Jackie, come sit with me.

Grandma had died five years earlier, and from time to time at Grandpa’s house we could ask permission to go through her cedar chest and certain drawers. On a previous visit I found a cigar in her cedar chest. Understand that the strict fundamentalist church in which I was raised viewed smoking as about the most sinful thing there was before sexual debauchery and drinking alcohol. I began to wonder if Grandpa was going to Hell.

On the way back home to Oklahoma, I asked Mom if Grandpa was hiding a smoking habit. She assured me that he didn’t smoke and that the cigar might even have been put there before Grandma died as a way to fend off bugs and moths. When we were back for this weekend visit, Mom told him I had asked. Thus it was, Grandpa stopped me as I bounded off his small concrete porch on the way to my cousin’s house.

“Jackie;” a name I thought I had left behind with the 2nd Grade, “come sit with me. I want to talk to you.”

He was sitting alone on one of his two springy metal porch chairs. I sat in the other one for the only memory I have of Grandpa intentionally asking to visit with me alone. I was 12, and he was 85. I was in Kindergarten when he and Grandma moved off the farm, so I don’t have many clear memories of a young Grandpa. As I approach 69, I hold this memory dear to my heart as the only overt lesson I remember from him; a stalwart heritage, to be sure.

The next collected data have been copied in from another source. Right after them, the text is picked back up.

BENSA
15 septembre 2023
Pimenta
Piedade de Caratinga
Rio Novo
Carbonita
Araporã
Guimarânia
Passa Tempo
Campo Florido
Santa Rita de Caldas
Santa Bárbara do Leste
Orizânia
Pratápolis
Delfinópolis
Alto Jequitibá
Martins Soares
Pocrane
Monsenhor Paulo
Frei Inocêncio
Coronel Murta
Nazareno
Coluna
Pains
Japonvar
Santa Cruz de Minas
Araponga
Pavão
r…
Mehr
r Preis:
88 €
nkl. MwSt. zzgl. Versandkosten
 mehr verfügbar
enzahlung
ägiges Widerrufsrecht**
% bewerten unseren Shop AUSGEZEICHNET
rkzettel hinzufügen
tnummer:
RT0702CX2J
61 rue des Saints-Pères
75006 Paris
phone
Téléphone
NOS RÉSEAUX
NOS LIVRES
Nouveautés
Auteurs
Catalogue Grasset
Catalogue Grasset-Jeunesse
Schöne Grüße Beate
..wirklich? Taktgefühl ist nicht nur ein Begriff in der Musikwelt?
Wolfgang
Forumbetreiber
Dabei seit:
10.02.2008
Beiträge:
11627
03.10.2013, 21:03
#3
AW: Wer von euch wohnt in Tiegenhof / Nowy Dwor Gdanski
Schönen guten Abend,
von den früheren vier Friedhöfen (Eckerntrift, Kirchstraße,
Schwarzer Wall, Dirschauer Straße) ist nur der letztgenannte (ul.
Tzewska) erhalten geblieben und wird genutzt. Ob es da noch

“Jackie, when I was young I loved drinking a glass of beer, and smoking an occasional cigar, but when I began teaching back in Indiana, I gave it up. I knew it was my responsibility to set a good example, even though I didn’t consider smoking and drinking to be sinful. Even today,” he said, “I could go into the bar downtown and have a glass of beer, and I would love to smoke a cigar. It wouldn’t be a sin, but if you or Ronnie” (my brother) “or any of your cousins would see me and take it for an example, and if you became addicted to smoking and drinking, I couldn’t live with myself.”

Such were the attitudes of responsibility of my elders. It’s not THE reason I never took up smoking, or even drinking more than an occasional goblet of wine; maybe 20 times in my whole life. It is, however, a grand testimony to setting a good example. I truly hope I have been so faithful that someone some 50 years from now will remember me so well.